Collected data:
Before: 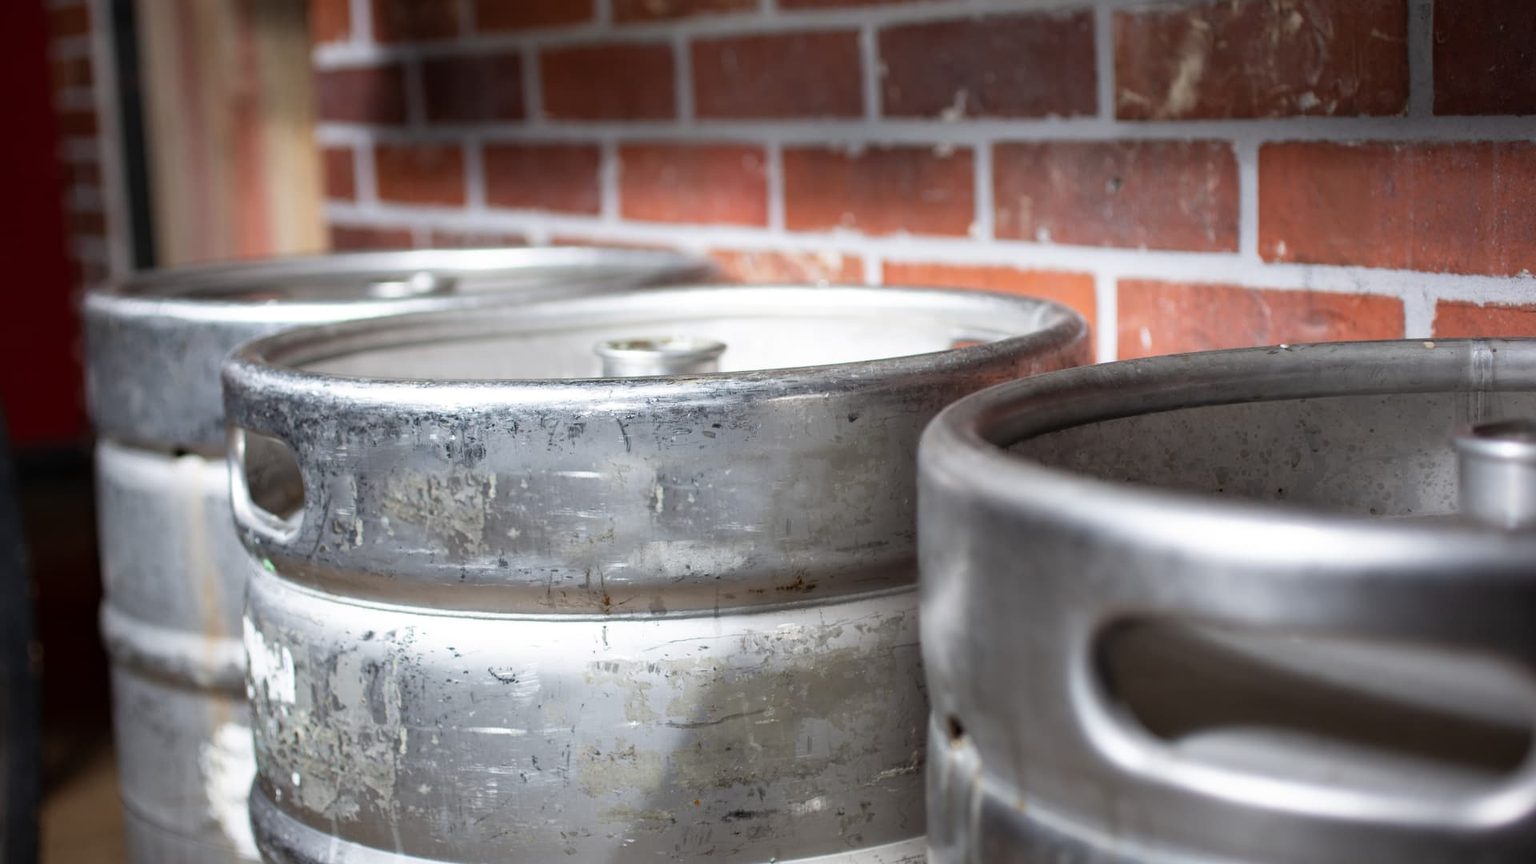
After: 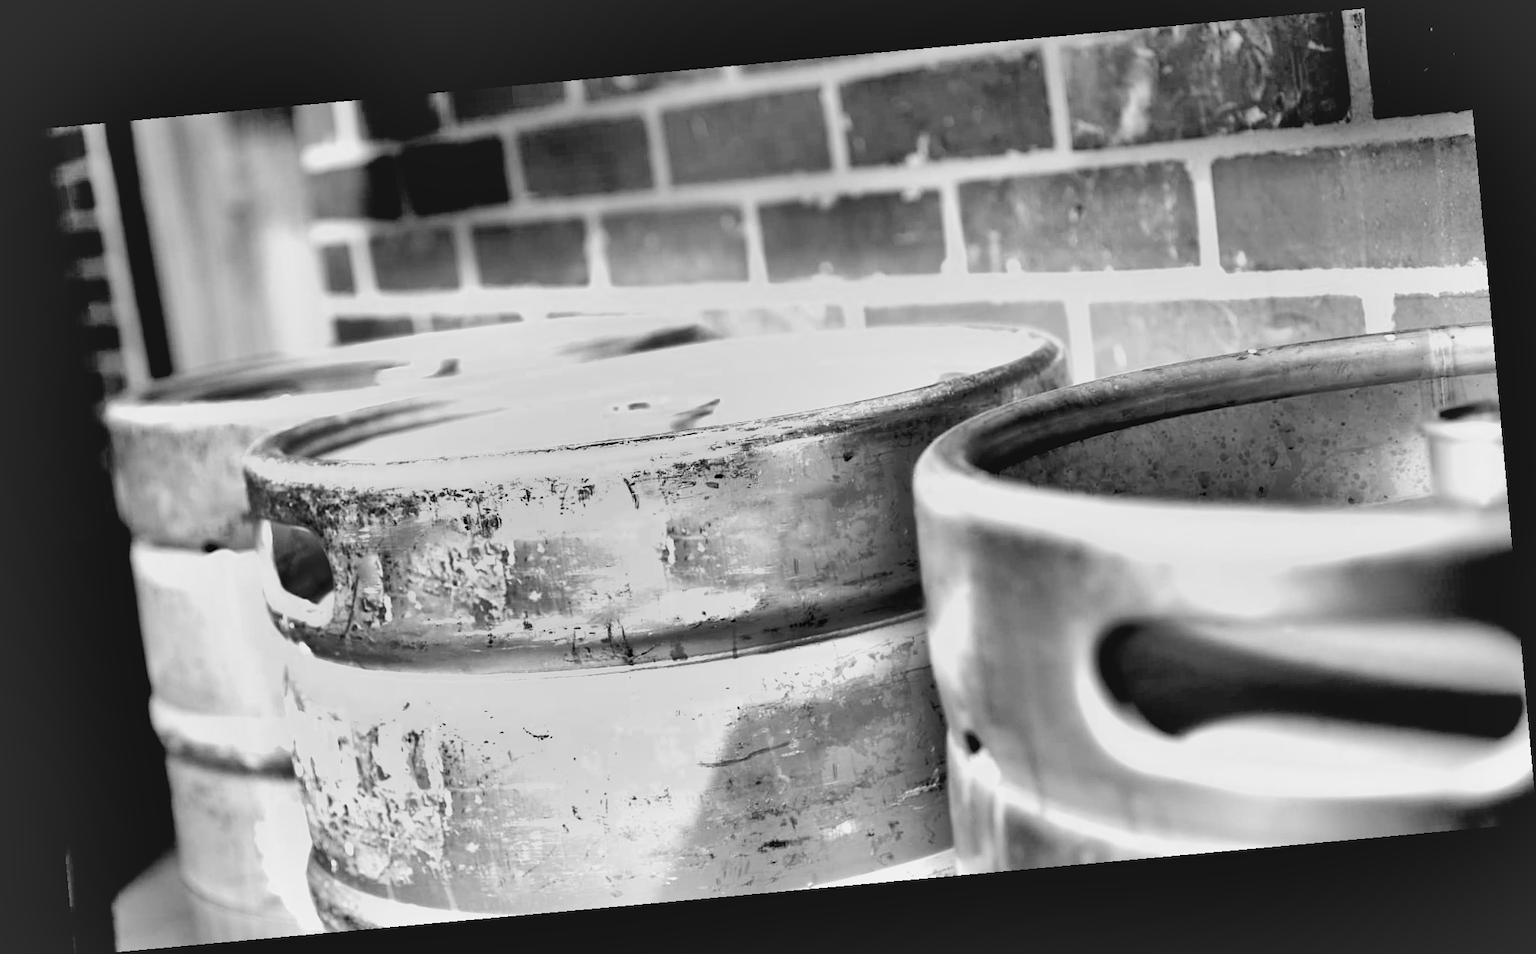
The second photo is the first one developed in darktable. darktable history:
monochrome: on, module defaults
filmic rgb: middle gray luminance 13.55%, black relative exposure -1.97 EV, white relative exposure 3.1 EV, threshold 6 EV, target black luminance 0%, hardness 1.79, latitude 59.23%, contrast 1.728, highlights saturation mix 5%, shadows ↔ highlights balance -37.52%, add noise in highlights 0, color science v3 (2019), use custom middle-gray values true, iterations of high-quality reconstruction 0, contrast in highlights soft, enable highlight reconstruction true
rotate and perspective: rotation -5.2°, automatic cropping off
color contrast: green-magenta contrast 1.69, blue-yellow contrast 1.49
contrast brightness saturation: contrast -0.1, saturation -0.1
shadows and highlights: shadows 80.73, white point adjustment -9.07, highlights -61.46, soften with gaussian
levels: levels [0, 0.435, 0.917]
exposure: black level correction 0, exposure 1 EV, compensate exposure bias true, compensate highlight preservation false
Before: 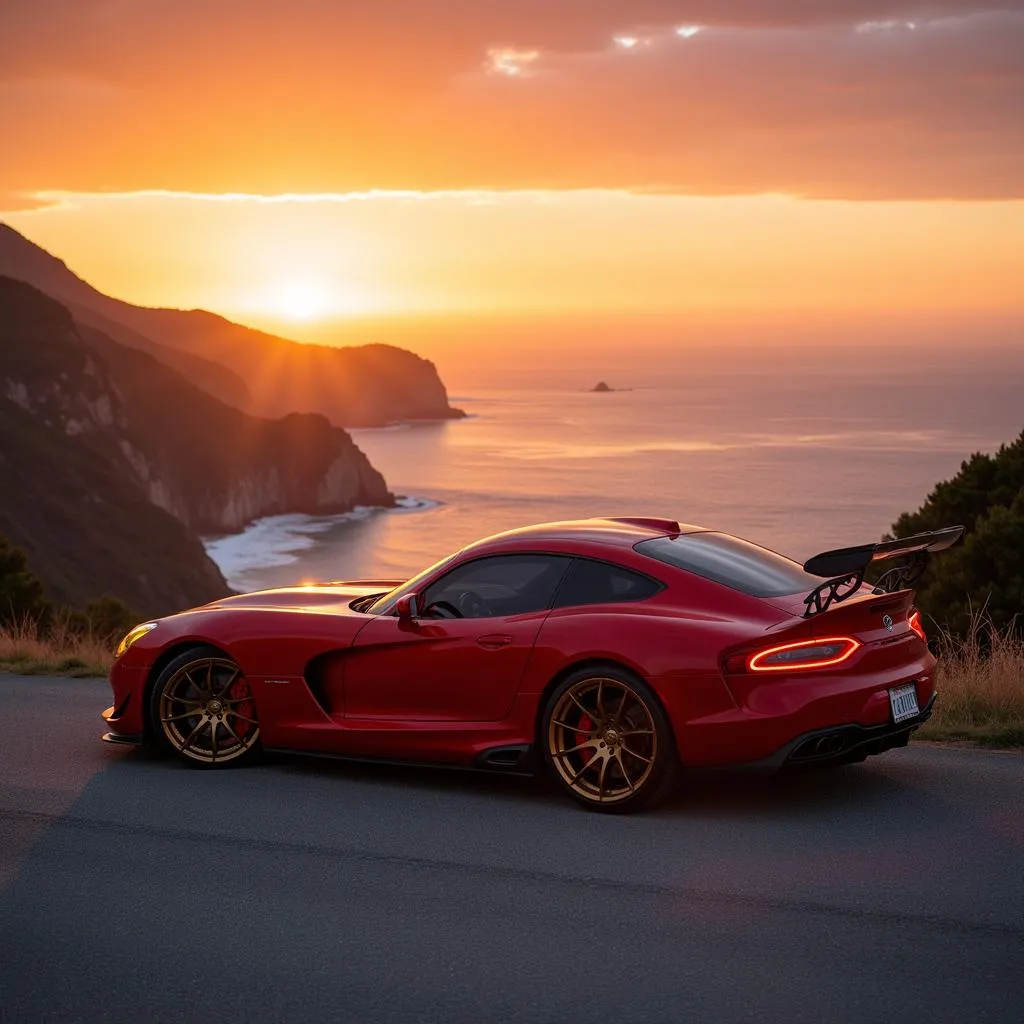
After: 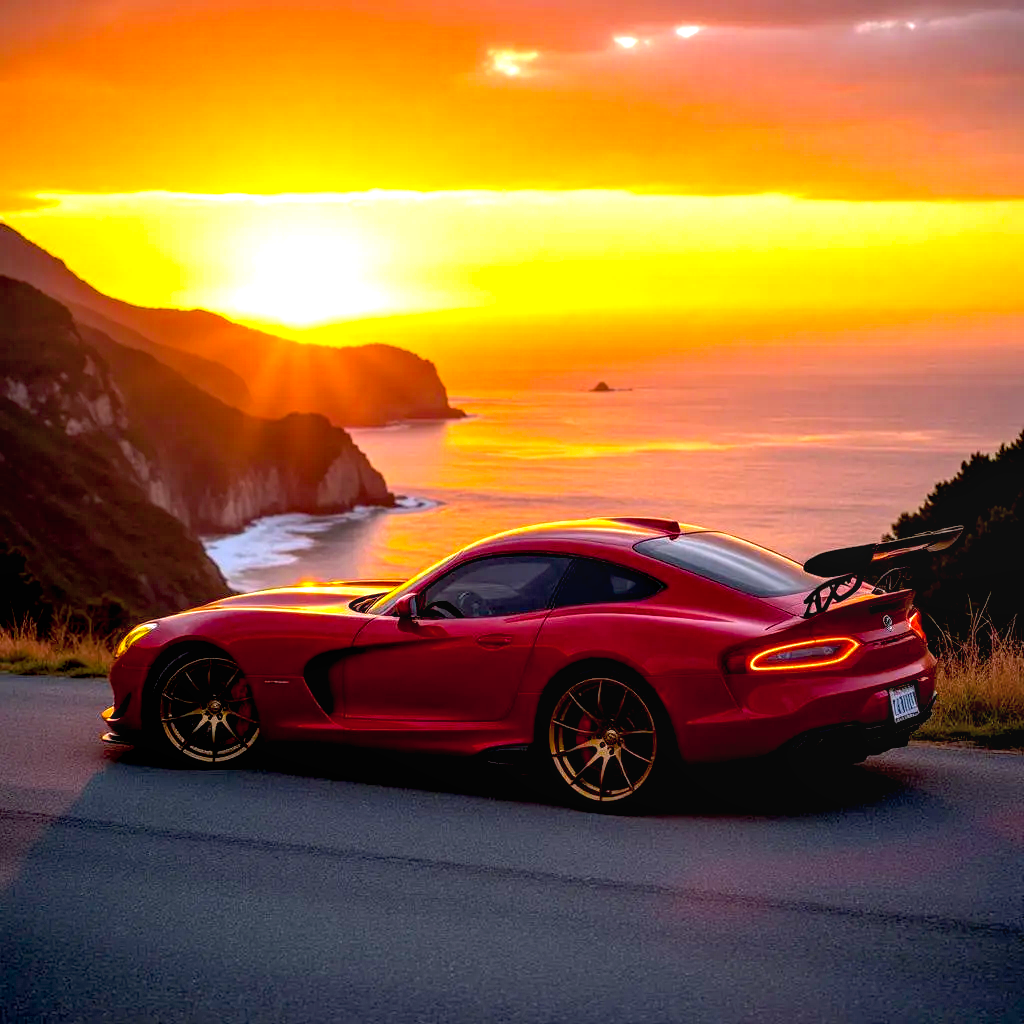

→ **To do**:
Reproduce all of the editing history data above word for word, but leave the pictures out.

→ **Response for this exercise**:
Before: 
After: 
The second photo is the first one developed in darktable. darktable history:
monochrome: on, module defaults
filmic rgb: middle gray luminance 13.55%, black relative exposure -1.97 EV, white relative exposure 3.1 EV, threshold 6 EV, target black luminance 0%, hardness 1.79, latitude 59.23%, contrast 1.728, highlights saturation mix 5%, shadows ↔ highlights balance -37.52%, add noise in highlights 0, color science v3 (2019), use custom middle-gray values true, iterations of high-quality reconstruction 0, contrast in highlights soft, enable highlight reconstruction true
rotate and perspective: rotation -5.2°, automatic cropping off
color contrast: green-magenta contrast 1.69, blue-yellow contrast 1.49
contrast brightness saturation: contrast -0.1, saturation -0.1
shadows and highlights: shadows 80.73, white point adjustment -9.07, highlights -61.46, soften with gaussian
levels: levels [0, 0.435, 0.917]
exposure: black level correction 0, exposure 1 EV, compensate exposure bias true, compensate highlight preservation false
Before: 
After: 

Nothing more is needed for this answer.